Provide an exact copy of the lines from the beginning of the records through the line that includes "cancer (adenocarcinoma) stained", and of no others.

■ **Data to examine**
***
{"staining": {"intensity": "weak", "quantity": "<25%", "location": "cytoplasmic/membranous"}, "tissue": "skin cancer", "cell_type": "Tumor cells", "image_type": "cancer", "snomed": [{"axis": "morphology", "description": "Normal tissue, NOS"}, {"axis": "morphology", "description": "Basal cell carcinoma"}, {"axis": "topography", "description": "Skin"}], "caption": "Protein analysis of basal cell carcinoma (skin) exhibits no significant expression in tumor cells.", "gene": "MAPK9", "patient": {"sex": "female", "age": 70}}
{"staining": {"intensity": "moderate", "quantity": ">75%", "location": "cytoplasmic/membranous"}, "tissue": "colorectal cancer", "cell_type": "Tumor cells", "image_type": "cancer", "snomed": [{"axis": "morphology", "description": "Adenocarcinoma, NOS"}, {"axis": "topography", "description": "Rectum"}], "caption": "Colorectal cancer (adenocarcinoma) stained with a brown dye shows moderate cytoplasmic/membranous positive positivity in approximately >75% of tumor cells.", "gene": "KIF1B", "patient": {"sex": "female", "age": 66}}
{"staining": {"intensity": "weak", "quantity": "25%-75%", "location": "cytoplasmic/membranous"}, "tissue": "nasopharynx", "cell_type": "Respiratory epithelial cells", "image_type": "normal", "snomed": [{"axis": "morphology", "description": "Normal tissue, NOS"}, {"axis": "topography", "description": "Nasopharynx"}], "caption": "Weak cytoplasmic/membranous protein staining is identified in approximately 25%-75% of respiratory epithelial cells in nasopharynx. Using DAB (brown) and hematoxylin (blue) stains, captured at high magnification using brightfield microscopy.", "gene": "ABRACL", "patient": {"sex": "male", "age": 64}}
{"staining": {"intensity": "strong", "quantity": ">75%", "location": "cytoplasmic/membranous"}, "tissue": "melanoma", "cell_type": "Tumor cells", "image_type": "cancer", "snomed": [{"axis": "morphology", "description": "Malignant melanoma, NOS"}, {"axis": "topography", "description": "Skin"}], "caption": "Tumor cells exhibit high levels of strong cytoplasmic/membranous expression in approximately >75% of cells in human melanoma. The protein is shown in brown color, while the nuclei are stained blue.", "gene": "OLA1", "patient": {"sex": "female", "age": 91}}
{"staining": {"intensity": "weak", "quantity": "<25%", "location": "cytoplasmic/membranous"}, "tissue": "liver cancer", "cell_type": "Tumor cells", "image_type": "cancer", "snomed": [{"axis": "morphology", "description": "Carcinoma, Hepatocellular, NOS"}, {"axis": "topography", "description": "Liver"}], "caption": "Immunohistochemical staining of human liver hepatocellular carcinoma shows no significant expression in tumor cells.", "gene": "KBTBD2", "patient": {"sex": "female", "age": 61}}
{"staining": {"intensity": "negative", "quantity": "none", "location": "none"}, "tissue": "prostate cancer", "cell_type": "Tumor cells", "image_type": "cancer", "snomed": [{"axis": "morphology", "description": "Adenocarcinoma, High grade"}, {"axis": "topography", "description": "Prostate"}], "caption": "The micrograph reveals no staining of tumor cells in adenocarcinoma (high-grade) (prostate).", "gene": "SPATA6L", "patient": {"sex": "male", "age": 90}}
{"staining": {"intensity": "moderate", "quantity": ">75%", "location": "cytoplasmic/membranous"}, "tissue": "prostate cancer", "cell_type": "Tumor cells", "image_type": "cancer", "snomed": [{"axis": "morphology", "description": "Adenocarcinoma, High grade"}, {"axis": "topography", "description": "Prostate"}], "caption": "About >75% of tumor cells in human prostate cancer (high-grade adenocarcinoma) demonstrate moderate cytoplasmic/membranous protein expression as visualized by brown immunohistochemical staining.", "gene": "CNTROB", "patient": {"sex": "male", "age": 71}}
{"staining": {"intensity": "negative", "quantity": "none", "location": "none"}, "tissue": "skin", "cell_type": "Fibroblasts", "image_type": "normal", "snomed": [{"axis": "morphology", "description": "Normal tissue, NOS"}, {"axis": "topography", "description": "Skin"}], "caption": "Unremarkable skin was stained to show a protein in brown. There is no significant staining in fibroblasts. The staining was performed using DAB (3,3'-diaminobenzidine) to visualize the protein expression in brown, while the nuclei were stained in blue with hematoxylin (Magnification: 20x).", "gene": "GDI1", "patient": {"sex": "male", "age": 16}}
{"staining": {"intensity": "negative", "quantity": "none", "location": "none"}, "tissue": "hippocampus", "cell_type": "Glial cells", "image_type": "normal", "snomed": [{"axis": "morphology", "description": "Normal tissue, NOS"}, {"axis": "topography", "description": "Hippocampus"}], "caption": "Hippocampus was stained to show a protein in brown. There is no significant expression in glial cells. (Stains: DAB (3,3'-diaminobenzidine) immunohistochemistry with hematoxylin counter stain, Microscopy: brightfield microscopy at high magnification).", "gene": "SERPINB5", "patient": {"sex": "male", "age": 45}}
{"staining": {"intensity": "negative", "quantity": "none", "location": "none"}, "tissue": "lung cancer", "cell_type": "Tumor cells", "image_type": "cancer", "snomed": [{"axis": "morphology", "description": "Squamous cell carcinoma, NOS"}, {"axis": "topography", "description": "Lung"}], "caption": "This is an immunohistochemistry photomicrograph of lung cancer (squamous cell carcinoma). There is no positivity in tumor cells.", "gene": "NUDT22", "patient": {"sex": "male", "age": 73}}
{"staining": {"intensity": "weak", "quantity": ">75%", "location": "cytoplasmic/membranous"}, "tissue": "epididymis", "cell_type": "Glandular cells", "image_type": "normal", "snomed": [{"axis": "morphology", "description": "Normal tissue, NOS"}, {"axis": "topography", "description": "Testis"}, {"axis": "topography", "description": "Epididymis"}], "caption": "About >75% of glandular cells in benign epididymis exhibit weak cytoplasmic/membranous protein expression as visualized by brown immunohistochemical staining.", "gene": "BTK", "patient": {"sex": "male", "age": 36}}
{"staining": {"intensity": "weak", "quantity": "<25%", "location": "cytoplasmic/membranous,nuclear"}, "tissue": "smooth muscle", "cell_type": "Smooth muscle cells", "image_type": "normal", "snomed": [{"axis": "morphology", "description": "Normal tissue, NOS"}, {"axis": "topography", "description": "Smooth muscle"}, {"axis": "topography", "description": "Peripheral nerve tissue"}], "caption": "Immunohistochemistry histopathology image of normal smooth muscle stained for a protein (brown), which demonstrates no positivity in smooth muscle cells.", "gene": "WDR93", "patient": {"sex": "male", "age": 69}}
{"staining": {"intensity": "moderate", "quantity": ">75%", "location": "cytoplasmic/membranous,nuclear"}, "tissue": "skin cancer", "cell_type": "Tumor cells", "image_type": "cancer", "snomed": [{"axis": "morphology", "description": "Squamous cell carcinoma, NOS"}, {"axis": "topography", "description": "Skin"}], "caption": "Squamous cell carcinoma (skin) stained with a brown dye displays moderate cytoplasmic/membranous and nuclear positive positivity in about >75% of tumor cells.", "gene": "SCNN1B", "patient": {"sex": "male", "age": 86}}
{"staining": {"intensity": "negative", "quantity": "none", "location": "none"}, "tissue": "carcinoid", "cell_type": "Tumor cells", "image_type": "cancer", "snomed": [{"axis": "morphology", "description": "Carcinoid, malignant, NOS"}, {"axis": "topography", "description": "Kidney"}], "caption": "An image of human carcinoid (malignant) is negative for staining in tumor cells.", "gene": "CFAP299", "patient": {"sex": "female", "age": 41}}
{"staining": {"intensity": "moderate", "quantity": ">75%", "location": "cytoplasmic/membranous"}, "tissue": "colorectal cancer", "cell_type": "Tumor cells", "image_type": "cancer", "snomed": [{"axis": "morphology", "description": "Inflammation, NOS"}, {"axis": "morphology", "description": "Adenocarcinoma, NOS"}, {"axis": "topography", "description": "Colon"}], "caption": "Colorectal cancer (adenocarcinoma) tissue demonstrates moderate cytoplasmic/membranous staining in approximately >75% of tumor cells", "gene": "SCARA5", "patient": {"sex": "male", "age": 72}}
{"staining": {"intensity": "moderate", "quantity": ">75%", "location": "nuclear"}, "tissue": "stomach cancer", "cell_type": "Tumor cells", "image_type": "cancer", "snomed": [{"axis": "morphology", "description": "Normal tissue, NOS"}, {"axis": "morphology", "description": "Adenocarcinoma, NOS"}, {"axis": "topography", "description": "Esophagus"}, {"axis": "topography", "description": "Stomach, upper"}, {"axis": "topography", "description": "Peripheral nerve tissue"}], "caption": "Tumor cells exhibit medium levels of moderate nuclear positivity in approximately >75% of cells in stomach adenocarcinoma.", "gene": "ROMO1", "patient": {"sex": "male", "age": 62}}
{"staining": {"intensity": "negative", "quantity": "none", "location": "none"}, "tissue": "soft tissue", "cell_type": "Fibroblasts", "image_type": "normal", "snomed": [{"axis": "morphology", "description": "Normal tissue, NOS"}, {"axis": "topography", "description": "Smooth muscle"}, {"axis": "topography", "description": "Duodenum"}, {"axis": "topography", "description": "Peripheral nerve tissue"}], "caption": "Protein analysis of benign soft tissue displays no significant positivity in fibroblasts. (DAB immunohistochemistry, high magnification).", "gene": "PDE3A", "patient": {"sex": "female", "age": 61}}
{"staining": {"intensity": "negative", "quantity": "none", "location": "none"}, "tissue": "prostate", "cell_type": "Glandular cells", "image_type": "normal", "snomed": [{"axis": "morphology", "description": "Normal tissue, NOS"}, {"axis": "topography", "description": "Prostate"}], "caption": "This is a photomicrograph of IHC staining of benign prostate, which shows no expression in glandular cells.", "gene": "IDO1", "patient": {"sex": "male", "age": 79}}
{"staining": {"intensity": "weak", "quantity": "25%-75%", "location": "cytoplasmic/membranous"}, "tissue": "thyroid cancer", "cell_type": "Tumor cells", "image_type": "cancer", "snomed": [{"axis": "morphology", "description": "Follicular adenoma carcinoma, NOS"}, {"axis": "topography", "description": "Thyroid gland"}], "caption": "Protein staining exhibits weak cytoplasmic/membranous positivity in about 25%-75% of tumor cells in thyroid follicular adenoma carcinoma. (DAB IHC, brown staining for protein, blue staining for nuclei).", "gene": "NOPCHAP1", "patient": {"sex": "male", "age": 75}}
***
■ **Task answer**
{"staining": {"intensity": "weak", "quantity": "<25%", "location": "cytoplasmic/membranous"}, "tissue": "skin cancer", "cell_type": "Tumor cells", "image_type": "cancer", "snomed": [{"axis": "morphology", "description": "Normal tissue, NOS"}, {"axis": "morphology", "description": "Basal cell carcinoma"}, {"axis": "topography", "description": "Skin"}], "caption": "Protein analysis of basal cell carcinoma (skin) exhibits no significant expression in tumor cells.", "gene": "MAPK9", "patient": {"sex": "female", "age": 70}}
{"staining": {"intensity": "moderate", "quantity": ">75%", "location": "cytoplasmic/membranous"}, "tissue": "colorectal cancer", "cell_type": "Tumor cells", "image_type": "cancer", "snomed": [{"axis": "morphology", "description": "Adenocarcinoma, NOS"}, {"axis": "topography", "description": "Rectum"}], "caption": "Colorectal cancer (adenocarcinoma) stained with a brown dye shows moderate cytoplasmic/membranous positive positivity in approximately >75% of tumor cells.", "gene": "KIF1B", "patient": {"sex": "female", "age": 66}}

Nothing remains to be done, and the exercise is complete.